In the entries below, find the line with "points for convenience." and the line with "3. Special immigrants"; copy them and every line between them exactly, but not the pictures.

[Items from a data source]
* * * * * * *

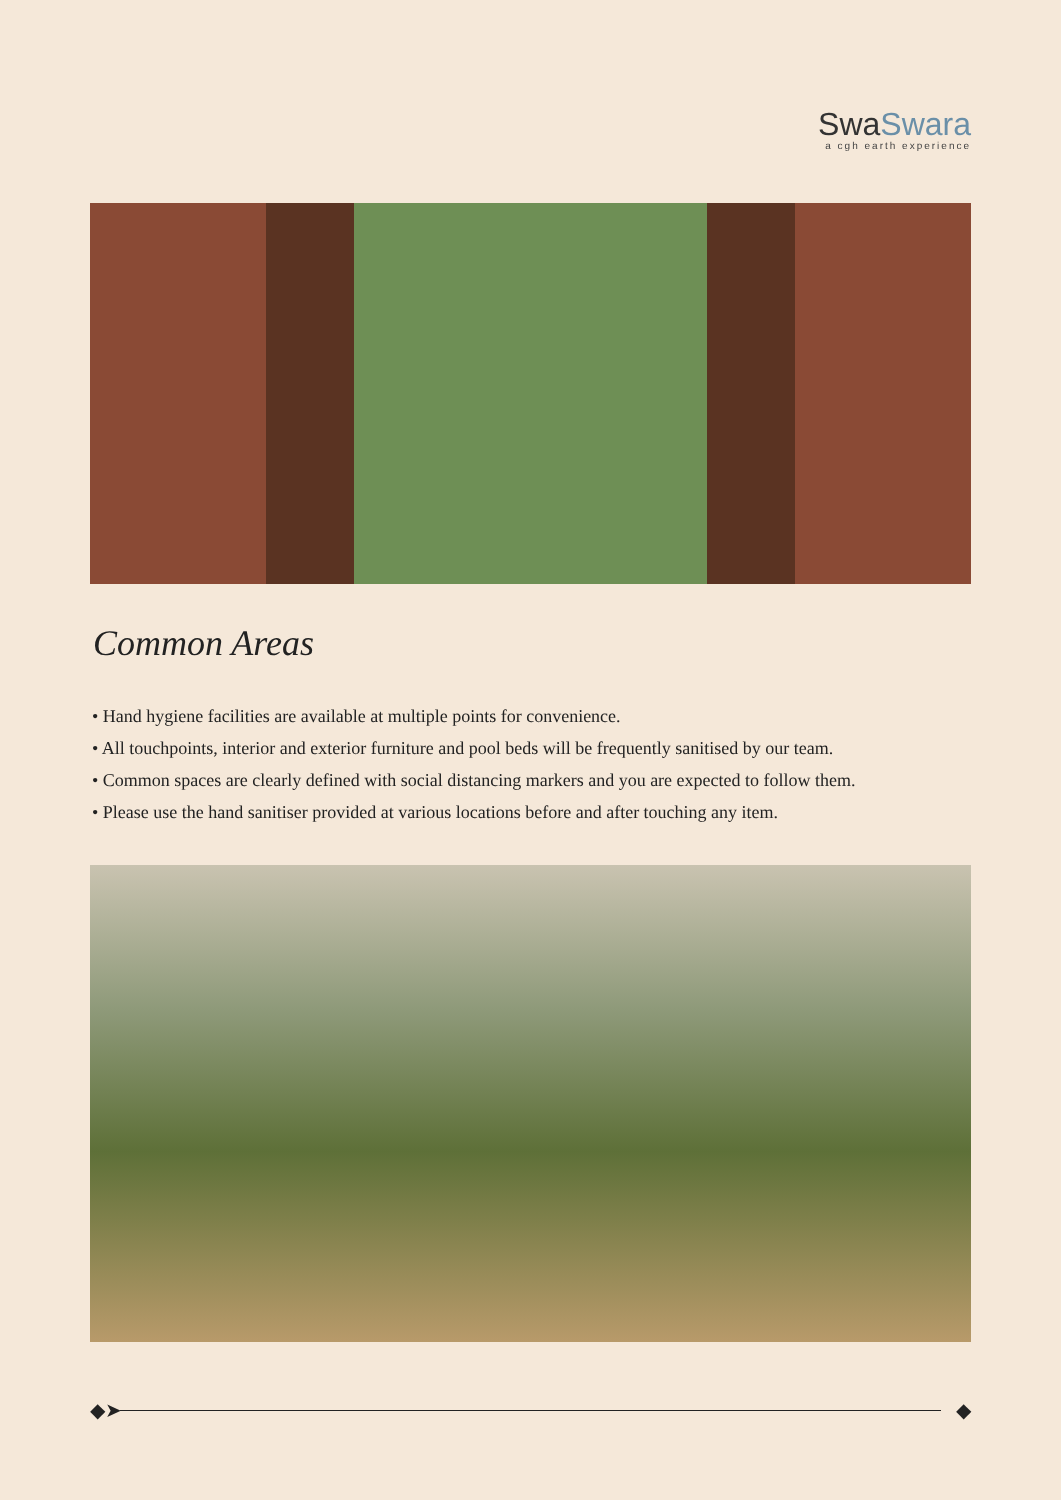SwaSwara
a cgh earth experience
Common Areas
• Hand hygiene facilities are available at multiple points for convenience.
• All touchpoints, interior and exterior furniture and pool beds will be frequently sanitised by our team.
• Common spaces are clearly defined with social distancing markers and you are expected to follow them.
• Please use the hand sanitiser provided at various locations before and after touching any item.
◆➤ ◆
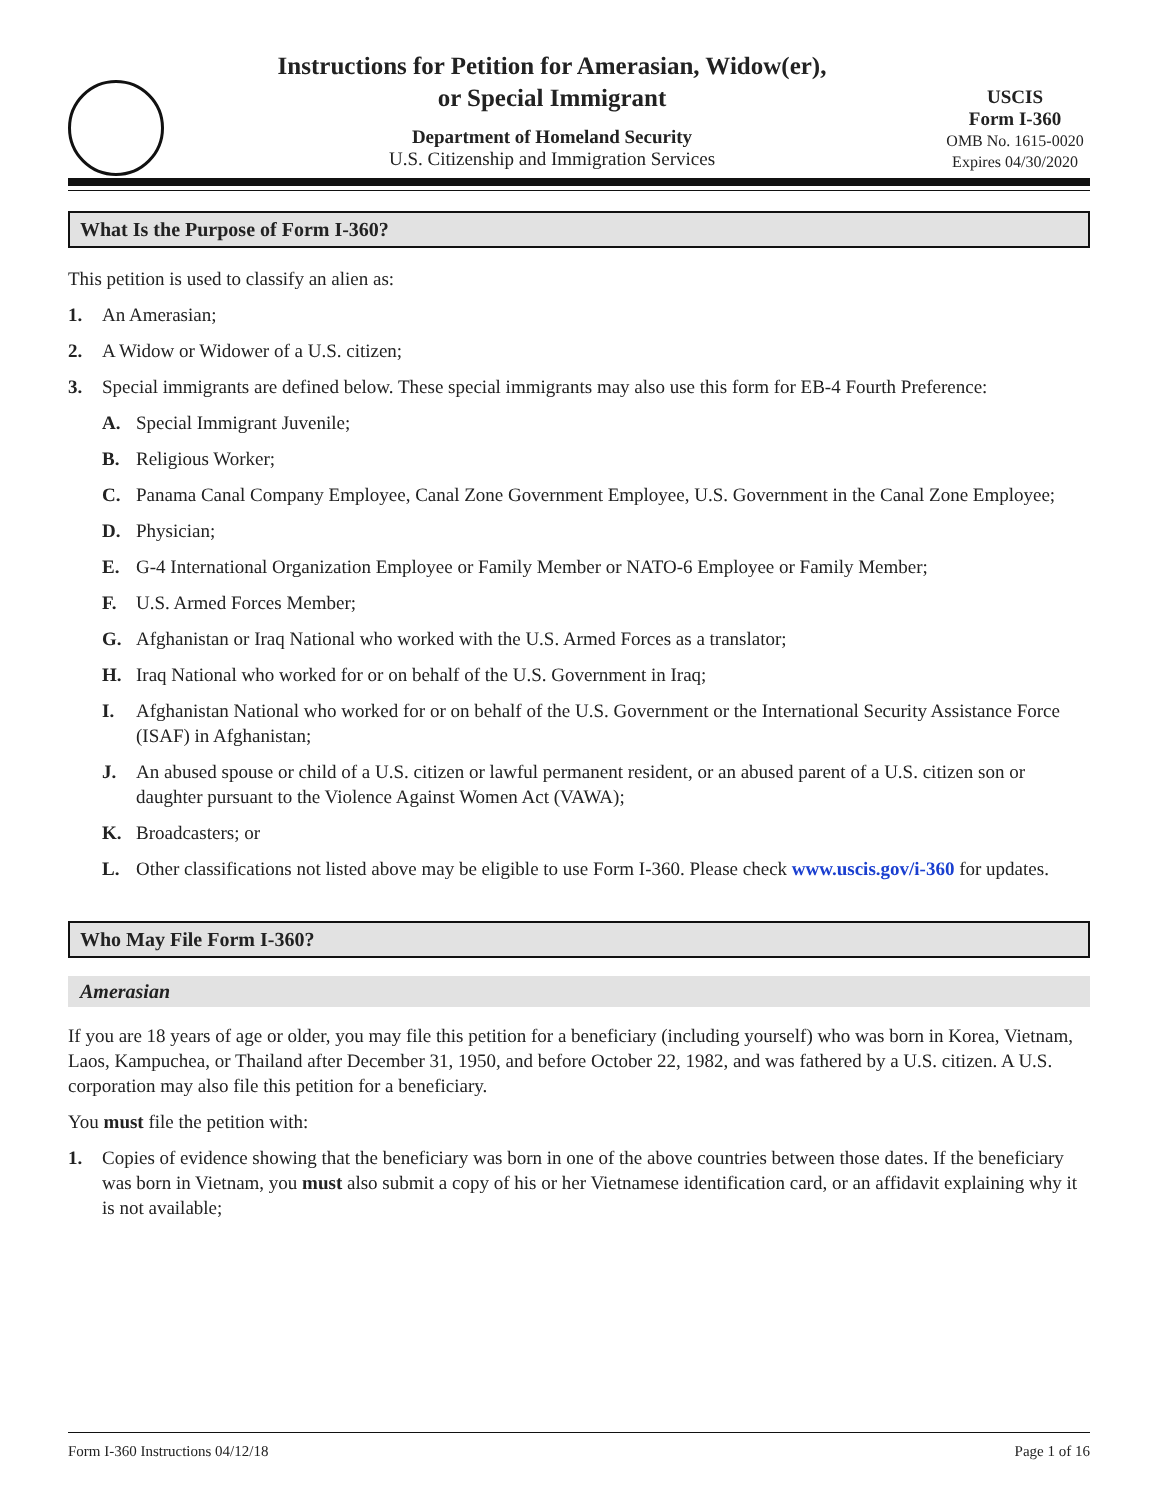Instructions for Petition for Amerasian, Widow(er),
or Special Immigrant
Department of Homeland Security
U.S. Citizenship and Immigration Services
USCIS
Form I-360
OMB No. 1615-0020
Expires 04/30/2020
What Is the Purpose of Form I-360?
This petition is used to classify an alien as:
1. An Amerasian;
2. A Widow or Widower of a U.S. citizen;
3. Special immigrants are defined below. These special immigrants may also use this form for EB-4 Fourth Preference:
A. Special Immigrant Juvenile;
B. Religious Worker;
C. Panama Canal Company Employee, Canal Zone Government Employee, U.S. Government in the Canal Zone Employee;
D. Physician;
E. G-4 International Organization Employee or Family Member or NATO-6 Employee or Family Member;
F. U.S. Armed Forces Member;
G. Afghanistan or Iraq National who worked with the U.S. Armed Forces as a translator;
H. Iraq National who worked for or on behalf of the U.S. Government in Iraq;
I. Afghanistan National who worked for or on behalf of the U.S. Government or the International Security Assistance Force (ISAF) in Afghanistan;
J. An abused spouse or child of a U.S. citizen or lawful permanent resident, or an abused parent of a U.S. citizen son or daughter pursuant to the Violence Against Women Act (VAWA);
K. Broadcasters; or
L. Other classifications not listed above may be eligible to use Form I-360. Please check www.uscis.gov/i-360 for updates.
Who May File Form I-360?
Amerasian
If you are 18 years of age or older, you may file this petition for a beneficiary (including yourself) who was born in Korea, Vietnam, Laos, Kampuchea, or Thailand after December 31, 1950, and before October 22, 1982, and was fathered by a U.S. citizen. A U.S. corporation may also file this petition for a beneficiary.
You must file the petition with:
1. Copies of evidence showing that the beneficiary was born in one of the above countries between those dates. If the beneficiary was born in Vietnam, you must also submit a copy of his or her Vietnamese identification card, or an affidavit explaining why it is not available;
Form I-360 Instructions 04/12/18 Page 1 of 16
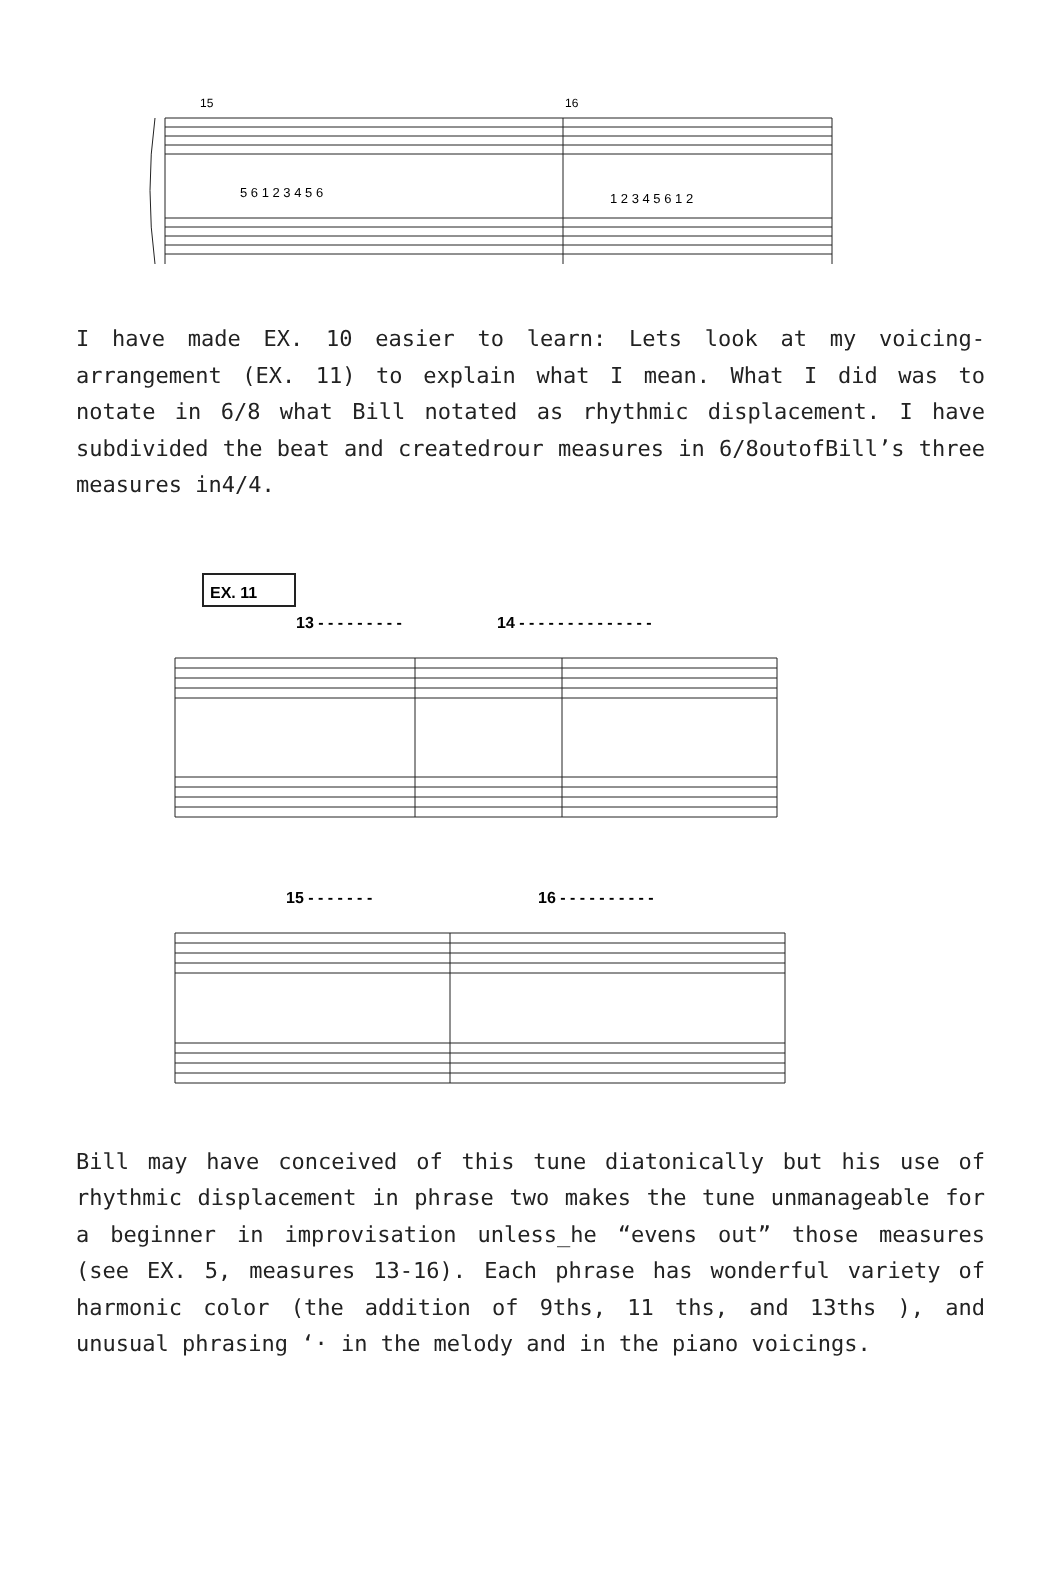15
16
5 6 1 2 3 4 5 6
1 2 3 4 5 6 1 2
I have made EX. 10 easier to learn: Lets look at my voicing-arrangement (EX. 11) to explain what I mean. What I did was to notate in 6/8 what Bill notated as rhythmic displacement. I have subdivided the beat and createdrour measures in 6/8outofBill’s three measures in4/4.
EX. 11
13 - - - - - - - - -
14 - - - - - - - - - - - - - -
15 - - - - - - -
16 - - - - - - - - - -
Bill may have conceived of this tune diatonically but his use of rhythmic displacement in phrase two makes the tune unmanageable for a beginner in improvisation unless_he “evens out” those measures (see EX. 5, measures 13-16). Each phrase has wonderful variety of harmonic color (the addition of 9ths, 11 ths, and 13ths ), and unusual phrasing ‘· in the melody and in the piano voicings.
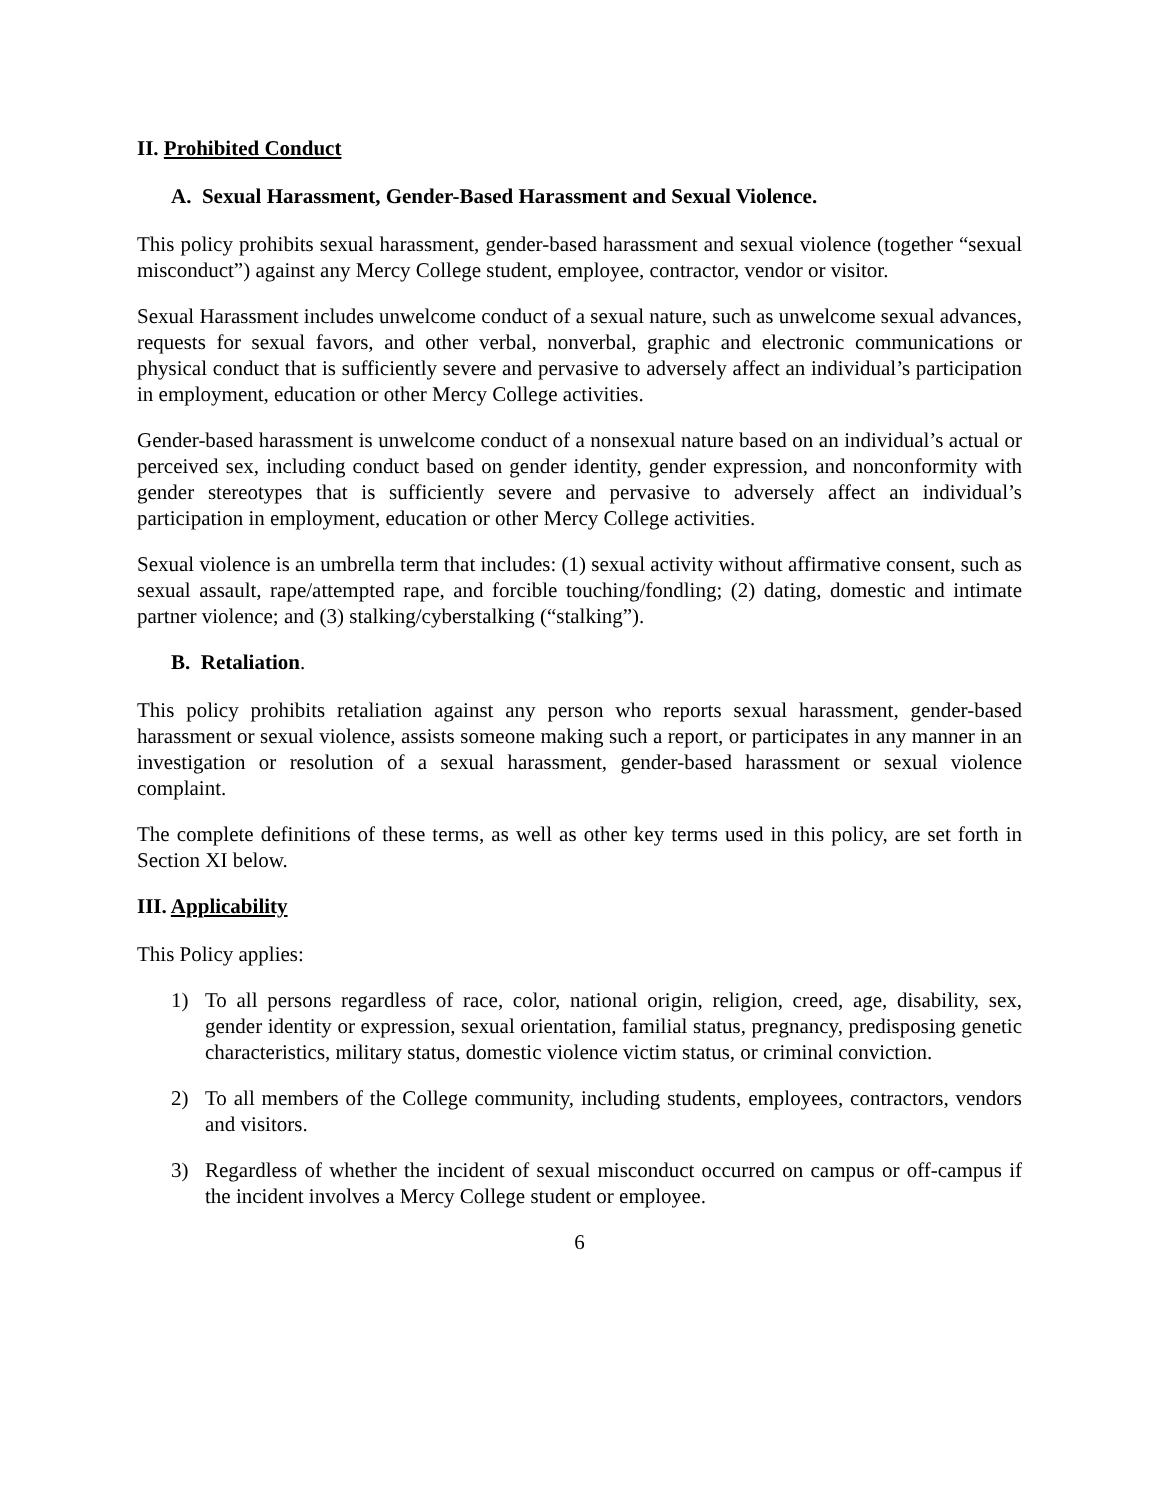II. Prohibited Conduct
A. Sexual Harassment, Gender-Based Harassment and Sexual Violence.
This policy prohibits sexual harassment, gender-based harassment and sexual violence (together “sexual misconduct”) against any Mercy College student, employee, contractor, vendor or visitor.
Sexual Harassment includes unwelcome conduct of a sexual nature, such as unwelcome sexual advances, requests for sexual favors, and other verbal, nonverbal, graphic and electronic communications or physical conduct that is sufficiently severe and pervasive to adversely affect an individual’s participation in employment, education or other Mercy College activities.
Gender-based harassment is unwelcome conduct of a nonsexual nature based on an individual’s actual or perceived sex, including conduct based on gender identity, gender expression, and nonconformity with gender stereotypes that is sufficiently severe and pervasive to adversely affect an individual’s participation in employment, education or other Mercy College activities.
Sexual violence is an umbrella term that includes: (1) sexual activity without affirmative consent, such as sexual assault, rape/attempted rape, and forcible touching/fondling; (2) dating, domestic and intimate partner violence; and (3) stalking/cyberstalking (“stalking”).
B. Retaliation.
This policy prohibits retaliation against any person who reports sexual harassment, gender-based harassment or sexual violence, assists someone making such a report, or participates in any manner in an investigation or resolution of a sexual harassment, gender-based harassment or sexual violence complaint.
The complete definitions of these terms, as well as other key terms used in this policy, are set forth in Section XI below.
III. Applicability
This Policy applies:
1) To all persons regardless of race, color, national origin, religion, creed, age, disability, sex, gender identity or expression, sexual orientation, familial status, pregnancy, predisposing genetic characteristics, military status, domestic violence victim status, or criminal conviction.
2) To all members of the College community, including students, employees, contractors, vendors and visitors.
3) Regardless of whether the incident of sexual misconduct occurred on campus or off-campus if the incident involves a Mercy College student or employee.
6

* * * * * * *

## RESULT OF THE EXERCISE
• Hand hygiene facilities are available at multiple points for convenience.
• All touchpoints, interior and exterior furniture and pool beds will be frequently sanitised by our team.
• Common spaces are clearly defined with social distancing markers and you are expected to follow them.
• Please use the hand sanitiser provided at various locations before and after touching any item.
◆➤ ◆
Instructions for Petition for Amerasian, Widow(er),
or Special Immigrant
Department of Homeland Security
U.S. Citizenship and Immigration Services
USCIS
Form I-360
OMB No. 1615-0020
Expires 04/30/2020
What Is the Purpose of Form I-360?
This petition is used to classify an alien as:
1. An Amerasian;
2. A Widow or Widower of a U.S. citizen;
3. Special immigrants are defined below. These special immigrants may also use this form for EB-4 Fourth Preference:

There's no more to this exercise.